* [BRIEF]:
Using the material below, copy every line where "href" appears.

* [DATA FOR ANALYSIS]:
= = = = = = =

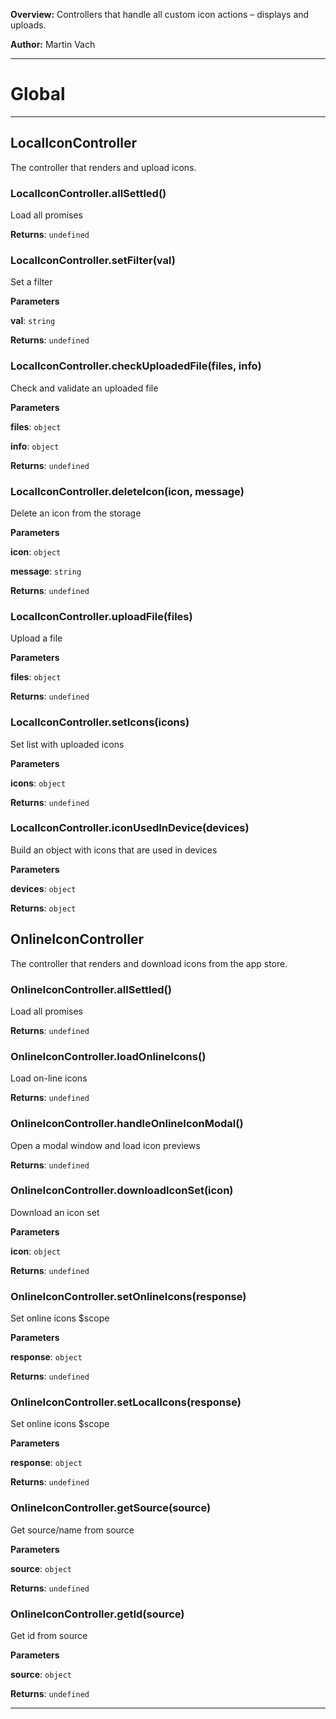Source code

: **Overview:** Controllers that handle all custom icon actions – displays and uploads.



**Author:** Martin Vach




* * *

# Global





* * *

## LocalIconController
The controller that renders and upload icons.

### LocalIconController.allSettled() 

Load all promises

**Returns**: `undefined`

### LocalIconController.setFilter(val) 

Set a filter

**Parameters**

**val**: `string`

**Returns**: `undefined`

### LocalIconController.checkUploadedFile(files, info) 

Check and validate an uploaded file

**Parameters**

**files**: `object`

**info**: `object`

**Returns**: `undefined`

### LocalIconController.deleteIcon(icon, message) 

Delete an icon from the storage

**Parameters**

**icon**: `object`

**message**: `string`

**Returns**: `undefined`

### LocalIconController.uploadFile(files) 

Upload a file

**Parameters**

**files**: `object`

**Returns**: `undefined`

### LocalIconController.setIcons(icons) 

Set list with uploaded icons

**Parameters**

**icons**: `object`

**Returns**: `undefined`

### LocalIconController.iconUsedInDevice(devices) 

Build an object with icons that are used in devices

**Parameters**

**devices**: `object`

**Returns**: `object`


## OnlineIconController
The controller that renders and download icons from the app store.

### OnlineIconController.allSettled() 

Load all promises

**Returns**: `undefined`

### OnlineIconController.loadOnlineIcons() 

Load on-line icons

**Returns**: `undefined`

### OnlineIconController.handleOnlineIconModal() 

Open a modal window and load icon previews

**Returns**: `undefined`

### OnlineIconController.downloadIconSet(icon) 

Download an icon set

**Parameters**

**icon**: `object`

**Returns**: `undefined`

### OnlineIconController.setOnlineIcons(response) 

Set online icons $scope

**Parameters**

**response**: `object`

**Returns**: `undefined`

### OnlineIconController.setLocalIcons(response) 

Set online icons $scope

**Parameters**

**response**: `object`

**Returns**: `undefined`

### OnlineIconController.getSource(source) 

Get source/name from source

**Parameters**

**source**: `object`

**Returns**: `undefined`

### OnlineIconController.getId(source) 

Get id from source

**Parameters**

**source**: `object`

**Returns**: `undefined`



* * *
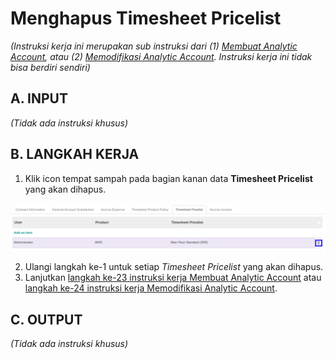 # Menghapus Timesheet Pricelist

*(Instruksi kerja ini merupakan sub instruksi dari (1) [Membuat Analytic Account](./membuat.md), atau (2) [Memodifikasi Analytic Account](./memodifikasi.md). Instruksi kerja ini tidak bisa berdiri sendiri)*

## A. INPUT

*(Tidak ada instruksi khusus)*

## B. LANGKAH KERJA

1. Klik icon tempat sampah pada bagian kanan data **Timesheet Pricelist** yang akan dihapus.

![](../../../img/analytic-account/icon-hapus-item-timesheet-pricelist.png)

2. Ulangi langkah ke-1 untuk setiap *Timesheet Pricelist* yang akan dihapus.
3. Lanjutkan [langkah ke-23 instruksi kerja Membuat Analytic Account](./membuat.md#l23) atau [langkah ke-24 instruksi kerja Memodifikasi Analytic Account](./memodifikasi.md#l24).

## C. OUTPUT

*(Tidak ada instruksi khusus)*
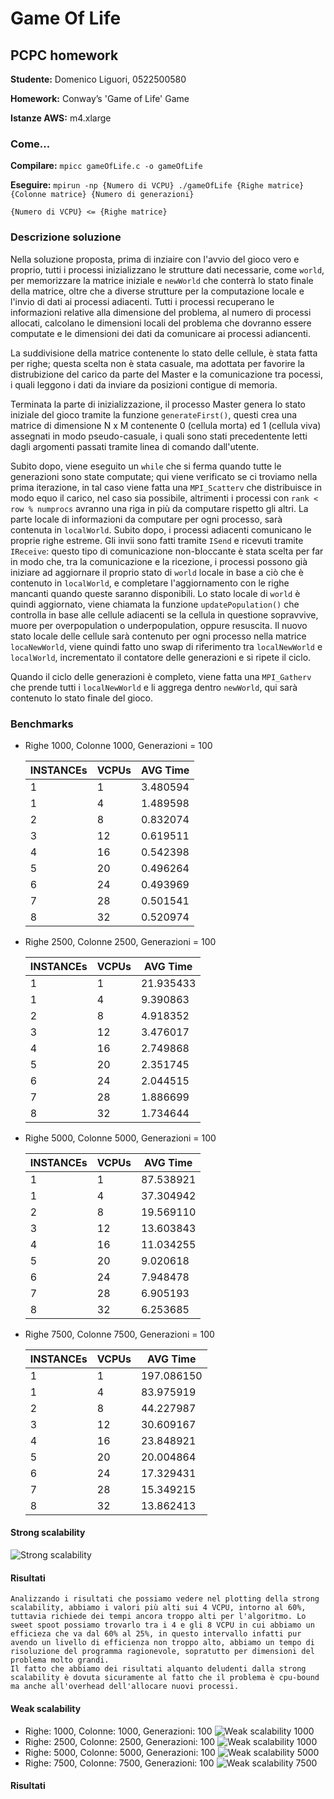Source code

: # Game Of Life
## PCPC homework

**Studente:**      Domenico Liguori, 0522500580

**Homework:**      Conway’s 'Game of Life' Game

**Istanze AWS:**   m4.xlarge

### Come...
**Compilare:**    `mpicc gameOfLife.c -o gameOfLife`

**Eseguire:**      `mpirun -np {Numero di VCPU} ./gameOfLife {Righe matrice} {Colonne matrice} {Numero di generazioni}`

`{Numero di VCPU} <= {Righe matrice}`


### Descrizione soluzione
Nella soluzione proposta, prima di inziaire con l'avvio del gioco vero e proprio, tutti i processi inizializzano le strutture dati necessarie, come `world`, per memorizzare la matrice iniziale e `newWorld` che conterrà lo stato finale della matrice, oltre che a diverse strutture per la computazione locale e l'invio di dati ai processi adiacenti. Tutti i processi recuperano le informazioni relative alla dimensione del problema, al numero di processi allocati, calcolano le dimensioni locali del problema che dovranno essere computate e le dimensioni dei dati da comunicare ai processi adiancenti.

La suddivisione della matrice contenente lo stato delle cellule, è stata fatta per righe; questa scelta non è stata casuale, ma adottata per favorire la distrubizione del carico da parte del Master e la comunicazione tra pocessi, i quali leggono i dati da inviare da posizioni contigue di memoria.

Terminata la parte di inizializzazione, il processo Master genera lo stato iniziale del gioco tramite la funzione `generateFirst()`, questi crea una matrice di dimensione N x M contenente 0 (cellula morta) ed 1 (cellula viva) assegnati in modo pseudo-casuale, i quali sono stati precedentente letti dagli argomenti passati tramite linea di comando dall'utente. 

Subito dopo, viene eseguito un `while` che si ferma quando tutte le generazioni sono state computate; qui viene verificato se ci troviamo nella prima iterazione, in tal caso viene fatta una `MPI_Scatterv` che distribuisce in modo equo il carico, nel caso sia possibile, altrimenti i processi con `rank < row % numprocs` avranno una riga in più da computare rispetto gli altri. La parte locale di informazioni da computare per ogni processo, sarà contenuta in `localWorld`. Subito dopo, i processi adiacenti comunicano le proprie righe estreme. Gli invii sono fatti tramite `ISend` e ricevuti tramite `IReceive`: questo tipo di comunicazione non-bloccante è stata scelta per far in modo che, tra la comunicazione e la ricezione, i processi possono già iniziare ad aggiornare il proprio stato di `world` locale in base a ciò che è contenuto in `localWorld`, e completare l'aggiornamento con le righe mancanti quando queste saranno disponibili. Lo stato locale di `world` è quindi aggiornato, viene chiamata la funzione `updatePopulation()` che controlla in base alle cellule adiacenti se la cellula in questione sopravvive, muore per overpopulation o underpopulation, oppure resuscita. Il nuovo stato locale delle cellule sarà contenuto per ogni processo nella matrice `locaNewWorld`, viene quindi fatto uno swap di riferimento tra `localNewWorld` e `localWorld`, incrementato il contatore delle generazioni e si ripete il ciclo.

Quando il ciclo delle generazioni è completo, viene fatta una `MPI_Gatherv` che prende tutti i `localNewWorld` e li aggrega dentro `newWorld`, qui sarà contenuto lo stato finale del gioco.

### Benchmarks
* Righe 1000, Colonne 1000, Generazioni = 100

    INSTANCEs | VCPUs  |  AVG Time   
    --------- | ------ |------------ 
    1         |1       |  3.480594
    1	      | 4      |  1.489598	
    2	      | 8      |  0.832074	 	
    3	      | 12     |  0.619511
    4	      | 16     |  0.542398	 	
    5	      | 20     |  0.496264	
    6	      | 24     | 0.493969	
    7	      | 28     |  0.501541 
    8         | 32     |  0.520974

* Righe 2500, Colonne 2500, Generazioni = 100

    INSTANCEs | VCPUs  |  AVG Time   
    --------- | ------ |------------ 
    1         |1       |21.935433
    1	      | 4      |  9.390863	
    2	      | 8      |  4.918352 	
    3	      | 12     | 3.476017	
    4	      | 16     | 2.749868 	
    5	      | 20     |  2.351745
    6	      | 24     |  2.044515	
    7	      | 28     |  1.886699 
    8         | 32     | 1.734644

* Righe 5000, Colonne 5000, Generazioni = 100

    INSTANCEs | VCPUs  |  AVG Time   
    --------- | ------ |------------ 
    1         | 1      |  87.538921
    1	      | 4      |  37.304942	
    2	      | 8      |  19.569110	 	
    3	      | 12     |  13.603843	
    4	      | 16     |  11.034255	 	
    5	      | 20     |  9.020618	
    6	      | 24     |  7.948478	
    7	      | 28     |  6.905193 
    8         | 32     |  6.253685

* Righe 7500, Colonne 7500, Generazioni = 100

    INSTANCEs | VCPUs  |  AVG Time   
    --------- | ------ |------------ 
    1         |1       |197.086150
    1	      | 4      |  83.975919	
    2	      | 8      |  44.227987	 	
    3	      | 12     |  30.609167	
    4	      | 16     |  23.848921	 	
    5	      | 20     |  20.004864	
    6	      | 24     |  17.329431	
    7	      | 28     |  15.349215	 
    8         | 32     |  13.862413	

#### Strong scalability
![Strong scalability](https://github.com/Guilty994/GameOfLife/blob/master/imgs/strong.png)

#### Risultati
    Analizzando i risultati che possiamo vedere nel plotting della strong scalability, abbiamo i valori più alti sui 4 VCPU, intorno al 60%, tuttavia richiede dei tempi ancora troppo alti per l'algoritmo. Lo sweet spoot possiamo trovarlo tra i 4 e gli 8 VCPU in cui abbiamo un efficieza che va dal 60% al 25%, in questo intervallo infatti pur avendo un livello di efficienza non troppo alto, abbiamo un tempo di risoluzione del programma ragionevole, sopratutto per dimensioni del problema molto grandi.
    Il fatto che abbiamo dei risultati alquanto deludenti dalla strong scalability è dovuta sicuramente al fatto che il problema è cpu-bound ma anche all'overhead dell'allocare nuovi processi.

#### Weak scalability
* Righe: 1000, Colonne: 1000, Generazioni: 100
![Weak scalability 1000](https://github.com/Guilty994/GameOfLife/blob/master/imgs/weak1000.png)
* Righe: 2500, Colonne: 2500, Generazioni: 100
![Weak scalability 1000](https://github.com/Guilty994/GameOfLife/blob/master/imgs/weak2500.png)
* Righe: 5000, Colonne: 5000, Generazioni: 100
![Weak scalability 5000](https://github.com/Guilty994/GameOfLife/blob/master/imgs/weak5000.png)
* Righe: 7500, Colonne: 7500, Generazioni: 100
![Weak scalability 7500](https://github.com/Guilty994/GameOfLife/blob/master/imgs/weak7500.png)

#### Risultati

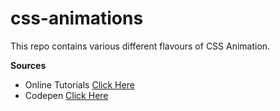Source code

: #  css-animations
This repo contains various different flavours of CSS Animation.

**Sources**

 - Online Tutorials   [Click Here](https://www.youtube.com/c/OnlineTutorials4Designers/featured)
 - Codepen [Click Here](https://codepen.io/)
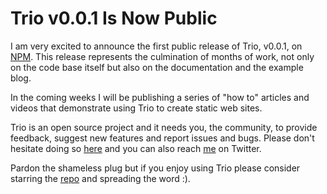 <!--
template: article.html
title: Trio v0.0.1 Released
appendToTarget: true
category: development
callback: showCurrentPageInHeader
activeHeaderItem: 3
-->

# Trio v0.0.1 Is Now Public

I am very excited to announce the first public release of Trio, v0.0.1, on <a target="_blank" href="https://www.npmjs.com/package/@4awpawz/trio">NPM</a>. This release represents the culmination of months of work, not only on the code base itself but also on the documentation and the example blog.

In the coming weeks I will be publishing a series of "how to" articles and videos that demonstrate using Trio to create static web sites.

Trio is an open source project and it needs you, the community, to provide feedback, suggest new features and report issues and bugs. Please don't hesitate doing so <a target="_blank" href="https://github.com/4awpawz/trio/issues">here</a> and you can also reach <a target="_blank" href="https://twitter.com/jefftschwartz">me</a> on Twitter.

Pardon the shameless plug but if you enjoy using Trio please consider starring the <a target="_blank" href="https://github.com/4awpawz/trio">repo</a> and spreading the word :).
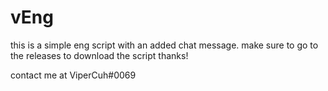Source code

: # vEng
this is a simple eng script with an added chat message. make sure to go to the releases to download the script thanks!

contact me at ViperCuh#0069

= = = = = = =

* [ANSWER SPACE]:
I am very excited to announce the first public release of Trio, v0.0.1, on <a target="_blank" href="https://www.npmjs.com/package/@4awpawz/trio">NPM</a>. This release represents the culmination of months of work, not only on the code base itself but also on the documentation and the example blog.
Trio is an open source project and it needs you, the community, to provide feedback, suggest new features and report issues and bugs. Please don't hesitate doing so <a target="_blank" href="https://github.com/4awpawz/trio/issues">here</a> and you can also reach <a target="_blank" href="https://twitter.com/jefftschwartz">me</a> on Twitter.
Pardon the shameless plug but if you enjoy using Trio please consider starring the <a target="_blank" href="https://github.com/4awpawz/trio">repo</a> and spreading the word :).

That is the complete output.